Хейнлих замер, горячая моча текла по ноге, с костяшек пальцев стекала кровь. Прошла, казалось, вечность, прежде чем Хельмут произнес:
— Нет, папа. — Вольфганг кивнул и с теплой улыбкой повернулся к Гансу, играющему на палубе. Понемногу напряжение спадало. Он был свободен и чист, а остальное не имело значения.

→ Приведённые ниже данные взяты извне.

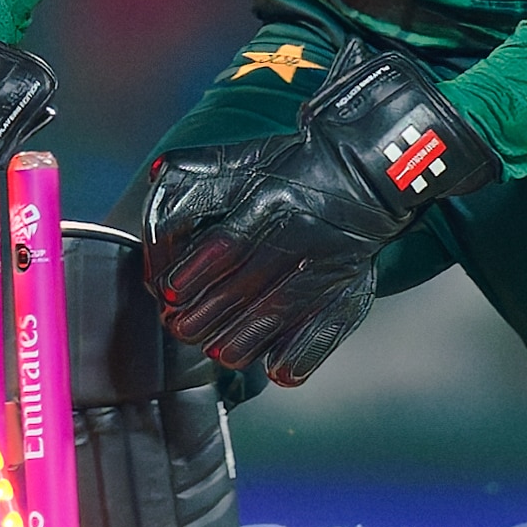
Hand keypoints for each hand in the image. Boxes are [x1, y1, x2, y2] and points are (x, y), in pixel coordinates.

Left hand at [145, 41, 499, 384]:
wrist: (370, 168)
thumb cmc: (297, 165)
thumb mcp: (248, 156)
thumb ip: (201, 167)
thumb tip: (156, 171)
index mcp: (269, 199)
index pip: (223, 245)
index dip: (191, 273)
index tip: (169, 292)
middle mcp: (298, 231)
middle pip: (244, 286)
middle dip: (206, 316)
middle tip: (182, 329)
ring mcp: (328, 261)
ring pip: (278, 313)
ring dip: (242, 340)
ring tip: (218, 352)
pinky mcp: (352, 284)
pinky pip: (327, 327)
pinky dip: (301, 355)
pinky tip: (278, 370)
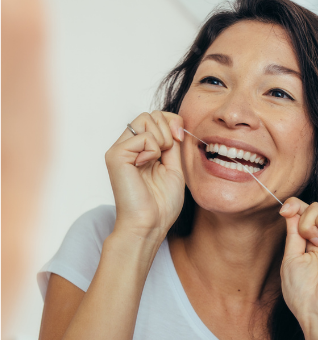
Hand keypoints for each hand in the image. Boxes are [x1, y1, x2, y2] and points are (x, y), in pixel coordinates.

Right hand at [105, 111, 184, 240]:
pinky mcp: (115, 155)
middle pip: (150, 114)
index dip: (172, 122)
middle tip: (168, 153)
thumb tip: (175, 123)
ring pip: (145, 119)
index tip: (180, 138)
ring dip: (162, 139)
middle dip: (168, 129)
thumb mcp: (174, 168)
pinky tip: (146, 165)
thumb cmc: (161, 204)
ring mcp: (120, 150)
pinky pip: (143, 136)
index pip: (156, 118)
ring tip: (157, 161)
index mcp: (141, 150)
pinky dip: (153, 150)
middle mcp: (127, 147)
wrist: (150, 224)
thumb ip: (173, 144)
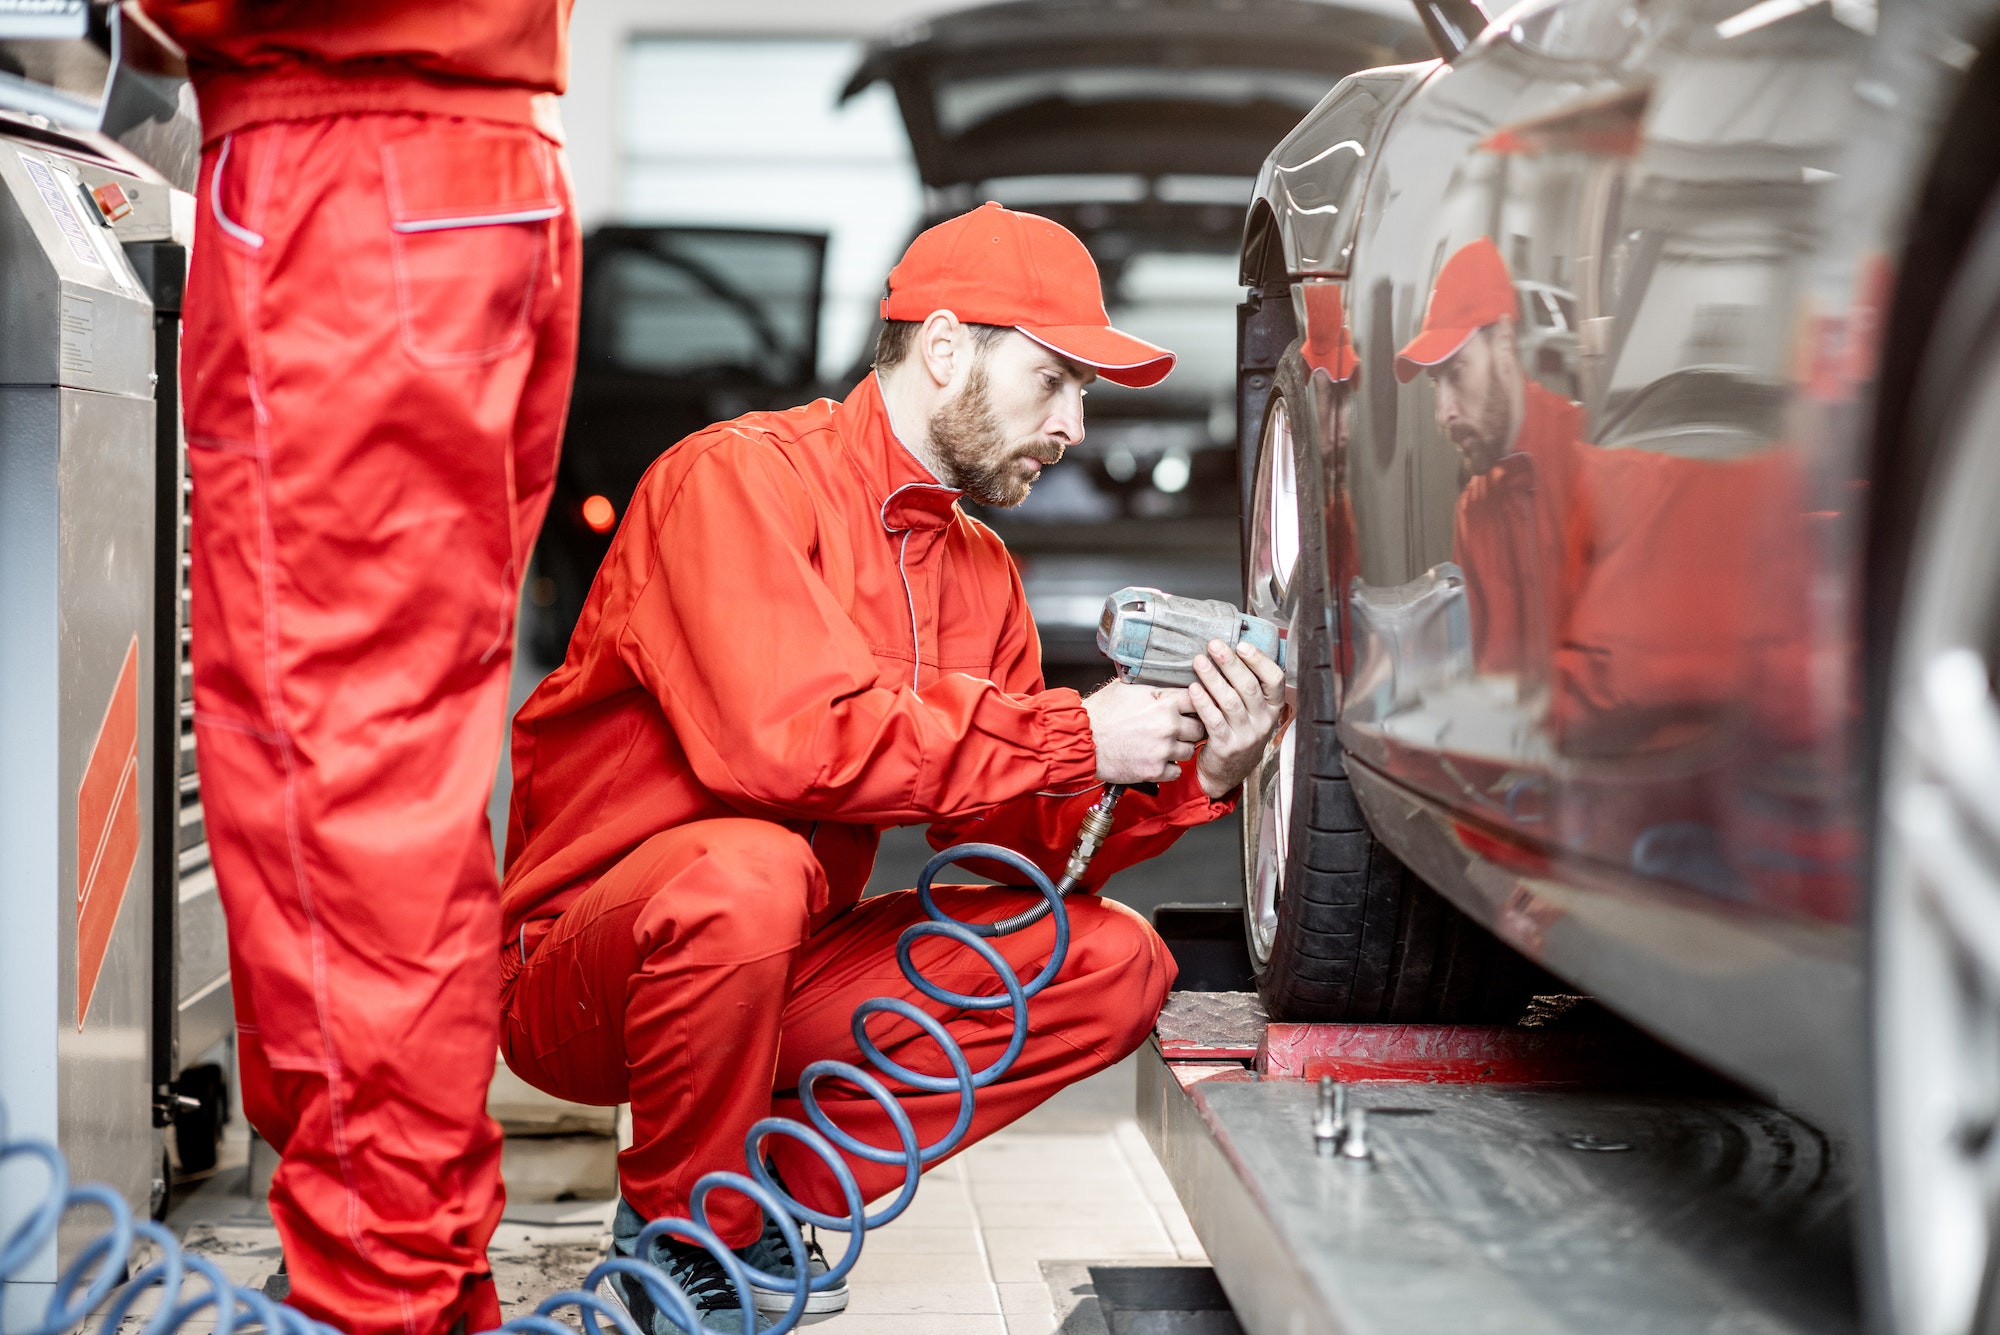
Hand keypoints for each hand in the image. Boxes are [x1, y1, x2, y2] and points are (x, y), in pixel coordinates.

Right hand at [1083, 680, 1204, 784]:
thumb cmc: (1100, 713)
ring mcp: (1163, 749)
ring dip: (1179, 749)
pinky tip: (1156, 760)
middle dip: (1189, 729)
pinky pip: (1177, 770)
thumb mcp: (1126, 688)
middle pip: (1199, 727)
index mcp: (1164, 701)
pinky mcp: (1155, 770)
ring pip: (1190, 750)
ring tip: (1163, 745)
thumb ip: (1152, 686)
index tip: (1189, 708)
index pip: (1198, 699)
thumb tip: (1163, 678)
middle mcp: (1168, 725)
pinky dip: (1168, 767)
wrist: (1081, 739)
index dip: (1193, 704)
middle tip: (1176, 730)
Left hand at [1189, 640, 1287, 798]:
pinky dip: (1203, 703)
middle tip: (1213, 645)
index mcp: (1273, 708)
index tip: (1241, 645)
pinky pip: (1214, 721)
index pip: (1275, 679)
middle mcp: (1263, 721)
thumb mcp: (1252, 711)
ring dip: (1213, 678)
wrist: (1228, 771)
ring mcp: (1246, 735)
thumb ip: (1248, 687)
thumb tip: (1231, 651)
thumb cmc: (1238, 732)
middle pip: (1249, 686)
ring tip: (1199, 661)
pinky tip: (1193, 688)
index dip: (1259, 660)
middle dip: (1230, 663)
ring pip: (1230, 701)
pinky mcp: (1227, 746)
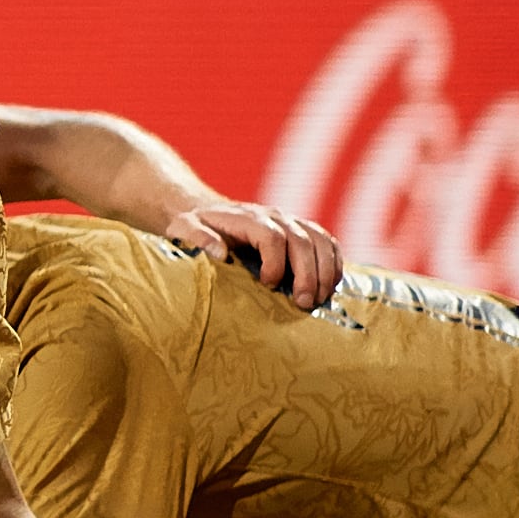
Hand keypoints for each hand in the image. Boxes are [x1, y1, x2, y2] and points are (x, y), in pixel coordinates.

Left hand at [169, 199, 345, 307]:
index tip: (268, 284)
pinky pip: (328, 242)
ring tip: (319, 299)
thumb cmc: (194, 228)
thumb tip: (220, 253)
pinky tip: (330, 286)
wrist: (208, 214)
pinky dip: (335, 263)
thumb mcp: (183, 230)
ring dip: (326, 271)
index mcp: (247, 217)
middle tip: (304, 303)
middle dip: (307, 274)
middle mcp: (274, 216)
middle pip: (301, 240)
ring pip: (321, 240)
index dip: (275, 262)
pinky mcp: (303, 231)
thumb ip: (197, 238)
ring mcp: (292, 222)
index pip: (272, 235)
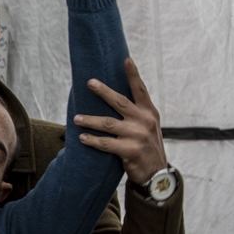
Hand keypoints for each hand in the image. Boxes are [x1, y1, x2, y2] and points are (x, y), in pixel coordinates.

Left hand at [73, 58, 168, 183]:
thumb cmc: (146, 145)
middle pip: (120, 102)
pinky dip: (92, 141)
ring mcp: (138, 136)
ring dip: (90, 120)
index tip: (126, 59)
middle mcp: (144, 121)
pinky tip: (82, 138)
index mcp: (149, 112)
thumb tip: (113, 96)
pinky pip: (106, 144)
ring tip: (76, 119)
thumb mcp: (148, 126)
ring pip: (108, 124)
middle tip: (89, 82)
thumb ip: (136, 112)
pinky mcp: (130, 151)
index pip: (140, 90)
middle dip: (104, 91)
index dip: (133, 74)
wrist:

Хельмут взглядом проводил отца и посмотрел на брезент. Лицо его растянулось в улыбке. Он только что обнаружил пьянящую радость власти над людьми, и жизнь сразу стала очень интересной.
Глава 5
Из белого деревянного здания вырвалась радостно галдящая толпа юношей и девушек. Занятия кончились, летние каникулы! Кир Хакорт медленно шел по пыльной дорожке, размахивая связанными ремнем книгами, и старался припомнить, как проходил экзамен. Сдал он или нет? Он пожал плечами. Или да, или нет. Какой смысл зря волноваться?
— Эй, Хакорт, ты сегодня репетируешь? — Кир поднял глаза и увидел веснушчатую физиономию догнавшего его Билли Джонсона.
— Естественно, — сказал Кир. — И чтобы вы, уроды, мне пьесу не портили. Это должна быть современная трагедия, а вы готовы превратить ее в фарс!
Билли усмехнулся.
— Да будет тебе, Сесил, — Билл поднял руки, сдаваясь.